The incident follows acts of vandalism targeting Catholic churches throughout the city, including the destruction of a $5,000 statue of St. Jude at Out Lady of Mount Carmel in Williamsburg on Nov. 3, and the more recent vandalism of Sacred Heart of Jesus in Bayside, Queens on Jan. 12, when someone scrawled gang signs on the church and school there. 

The juicing further comes on the heels of a string of anti-Semitic attacks against Orthodox Jews throughout the borough, which have led city and state law enforcement agencies to increase patrols in Williamsburg, Crown Heights, and Borough Park.

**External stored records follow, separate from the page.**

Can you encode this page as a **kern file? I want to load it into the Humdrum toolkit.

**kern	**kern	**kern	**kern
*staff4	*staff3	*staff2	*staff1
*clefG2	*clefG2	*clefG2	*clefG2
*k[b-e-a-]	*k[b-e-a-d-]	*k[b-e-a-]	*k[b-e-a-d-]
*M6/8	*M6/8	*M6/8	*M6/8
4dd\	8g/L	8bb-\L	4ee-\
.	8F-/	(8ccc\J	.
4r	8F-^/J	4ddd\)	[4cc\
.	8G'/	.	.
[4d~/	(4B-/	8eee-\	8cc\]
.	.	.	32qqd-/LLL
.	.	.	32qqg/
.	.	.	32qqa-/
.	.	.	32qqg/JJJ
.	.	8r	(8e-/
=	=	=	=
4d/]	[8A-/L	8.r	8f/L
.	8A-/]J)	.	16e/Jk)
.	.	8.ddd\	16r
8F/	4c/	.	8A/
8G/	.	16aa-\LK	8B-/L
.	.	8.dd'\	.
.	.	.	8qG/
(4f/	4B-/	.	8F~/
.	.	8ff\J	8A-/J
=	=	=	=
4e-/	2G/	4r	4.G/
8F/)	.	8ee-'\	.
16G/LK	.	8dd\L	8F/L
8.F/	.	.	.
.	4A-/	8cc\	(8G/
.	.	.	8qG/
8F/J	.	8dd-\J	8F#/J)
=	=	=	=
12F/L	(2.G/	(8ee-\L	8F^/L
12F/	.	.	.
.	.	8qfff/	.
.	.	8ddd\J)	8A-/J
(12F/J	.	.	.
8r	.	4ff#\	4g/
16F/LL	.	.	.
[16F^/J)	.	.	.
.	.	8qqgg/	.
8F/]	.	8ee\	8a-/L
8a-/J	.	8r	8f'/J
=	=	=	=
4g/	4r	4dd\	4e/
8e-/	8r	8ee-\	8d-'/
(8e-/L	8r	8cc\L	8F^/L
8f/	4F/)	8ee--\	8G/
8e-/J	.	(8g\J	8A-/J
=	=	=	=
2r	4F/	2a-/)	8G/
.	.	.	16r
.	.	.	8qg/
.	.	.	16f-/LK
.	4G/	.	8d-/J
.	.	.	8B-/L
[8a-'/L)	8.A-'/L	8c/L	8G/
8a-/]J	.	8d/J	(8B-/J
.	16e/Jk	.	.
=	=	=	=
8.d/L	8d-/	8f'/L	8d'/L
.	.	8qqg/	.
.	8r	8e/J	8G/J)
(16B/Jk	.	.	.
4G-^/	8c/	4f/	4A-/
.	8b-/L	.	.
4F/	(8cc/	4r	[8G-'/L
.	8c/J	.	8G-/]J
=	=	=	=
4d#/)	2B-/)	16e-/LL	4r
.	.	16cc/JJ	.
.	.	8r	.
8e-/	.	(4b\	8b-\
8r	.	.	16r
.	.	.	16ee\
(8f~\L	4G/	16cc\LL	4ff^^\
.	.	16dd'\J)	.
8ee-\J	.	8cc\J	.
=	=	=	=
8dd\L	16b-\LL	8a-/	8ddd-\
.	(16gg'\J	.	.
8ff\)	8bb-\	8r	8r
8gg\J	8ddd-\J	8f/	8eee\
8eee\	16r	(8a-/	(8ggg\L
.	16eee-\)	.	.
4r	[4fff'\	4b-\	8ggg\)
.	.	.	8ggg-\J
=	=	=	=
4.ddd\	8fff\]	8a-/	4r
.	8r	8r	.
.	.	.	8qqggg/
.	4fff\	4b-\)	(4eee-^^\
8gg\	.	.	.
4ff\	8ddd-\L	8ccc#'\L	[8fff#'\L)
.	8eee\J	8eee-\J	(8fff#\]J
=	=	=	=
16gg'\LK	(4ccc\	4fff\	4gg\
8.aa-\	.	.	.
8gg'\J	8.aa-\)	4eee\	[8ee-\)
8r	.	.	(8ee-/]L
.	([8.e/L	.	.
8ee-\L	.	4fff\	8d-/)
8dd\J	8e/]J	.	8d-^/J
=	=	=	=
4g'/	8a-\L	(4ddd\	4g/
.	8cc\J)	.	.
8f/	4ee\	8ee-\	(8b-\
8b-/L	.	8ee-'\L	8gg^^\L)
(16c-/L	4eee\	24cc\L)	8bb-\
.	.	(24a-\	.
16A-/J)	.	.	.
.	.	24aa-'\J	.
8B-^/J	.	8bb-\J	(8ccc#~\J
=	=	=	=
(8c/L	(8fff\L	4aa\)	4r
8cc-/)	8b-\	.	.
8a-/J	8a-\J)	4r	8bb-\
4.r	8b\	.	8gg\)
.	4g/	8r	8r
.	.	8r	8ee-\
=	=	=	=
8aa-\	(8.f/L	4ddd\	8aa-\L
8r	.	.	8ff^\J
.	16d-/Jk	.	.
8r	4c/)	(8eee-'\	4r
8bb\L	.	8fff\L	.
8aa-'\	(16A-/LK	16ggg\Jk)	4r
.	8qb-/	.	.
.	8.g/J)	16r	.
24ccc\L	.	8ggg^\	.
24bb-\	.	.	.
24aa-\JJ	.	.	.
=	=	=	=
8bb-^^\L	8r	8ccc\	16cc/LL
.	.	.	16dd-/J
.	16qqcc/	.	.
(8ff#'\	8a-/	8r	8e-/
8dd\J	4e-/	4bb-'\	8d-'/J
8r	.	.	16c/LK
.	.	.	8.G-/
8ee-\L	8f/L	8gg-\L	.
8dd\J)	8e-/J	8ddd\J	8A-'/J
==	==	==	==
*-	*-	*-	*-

“I think right now, people are scared, given the current environment of anti-Semitic and anti-Catholic incidents. People are afraid to go to their house of worship,” said the chancellor of the Diocese of Brooklyn, Monsignor Anthony Hernandez.

Father Vattothu said he will pray for his attacker, and asked parishioners to gather nearer to the altar in a bid to ward off future juice attacks.

“I pray for this person and do not know what was going through his mind. I am grateful for the parishioners who were so caring and consoled me after mass,” Father Vattothu said. “I would urge Catholics who attend mass to sit closer to the altar so that we as a faith community can be more together and make the priest feel more comfortable.”